1. A pharmaceutical co-crystal comprising:

an active pharmaceutical ingredient; and

a co-crystal agent having the structure R¹—C(═O)XH, wherein X is O, N(C_1-6alkyl) or NH and R¹is a C_3-8alkyl group containing at least one trans-oriented double bond and being substituted by 0, 1, 2, 3 or 4 groups independently selected from halo, phenyl and hydroxyl.

2. A pharmaceutical co-crystal according to claim 1, wherein the co-crystal agent is selected from sorbic acid, trans-2-hexenoic acid, trans-3-hexenoic acid, trans-4-hexenoic acid, trans-2-butenoic acid, trans-2-pentenoic acid, trans-3-pentenoic acid, trans-2,4-pentadienoic acid.

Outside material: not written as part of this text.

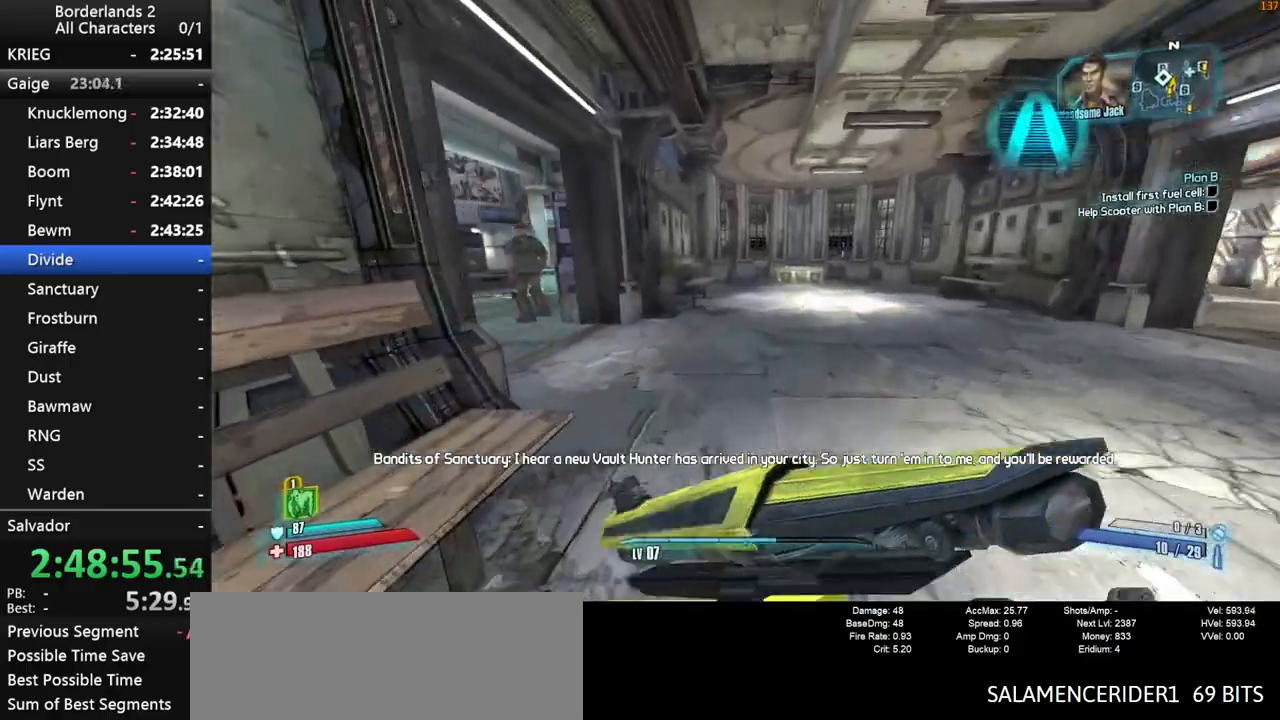
{"keys": ["w"], "mouse": [], "mouse_move": "up", "events": []}
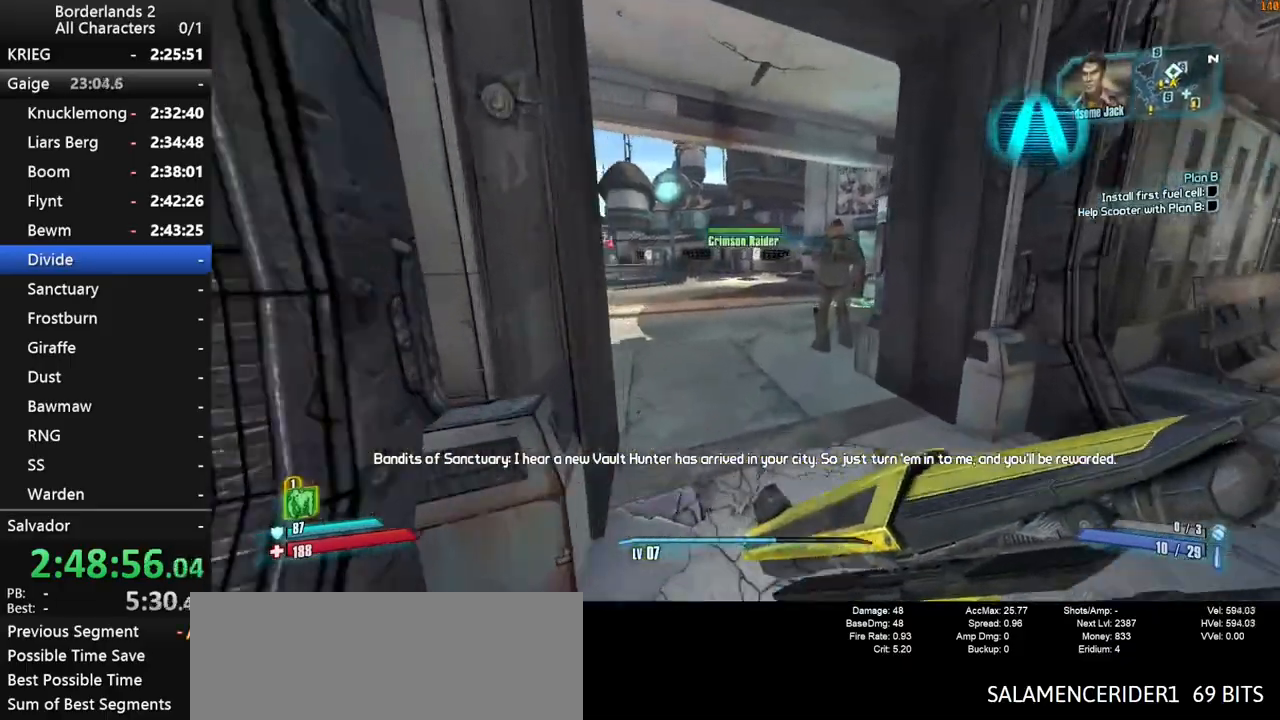
{"keys": ["w"], "mouse": [], "mouse_move": "still", "events": []}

3. A pharmaceutical co-crystal according to claim 1, wherein the co-crystal agent is sorbic acid.

4. A method of manufacturing a pharmaceutical co-crystal according to claim 1, comprising the steps of:

contacting a co-crystal agent with an active pharmaceutical ingredient;

isolating the formed pharmaceutical co-crystal.

5. A method according to claim 4, wherein the contacting occurs with both the co-crystal agent and the active pharmaceutical ingredient dissolved in a solvent.

6. A method according to claim 4, wherein the contacting occurs in a milling device with both the co-crystal agent and the active pharmaceutical ingredient being solids.

7. A method for increasing the bioavailability of an active pharmaceutical ingredient in a mammal comprising the steps of contacting the active pharmaceutical ingredient with a co-crystal agent; and forming a co-crystal comprising the active pharmaceutical ingredient and the co-crystal agent.

8. A pharmaceutical composition comprising:

a co-crystal according to claim 1; and

a pharmaceutically-acceptable carrier or diluent.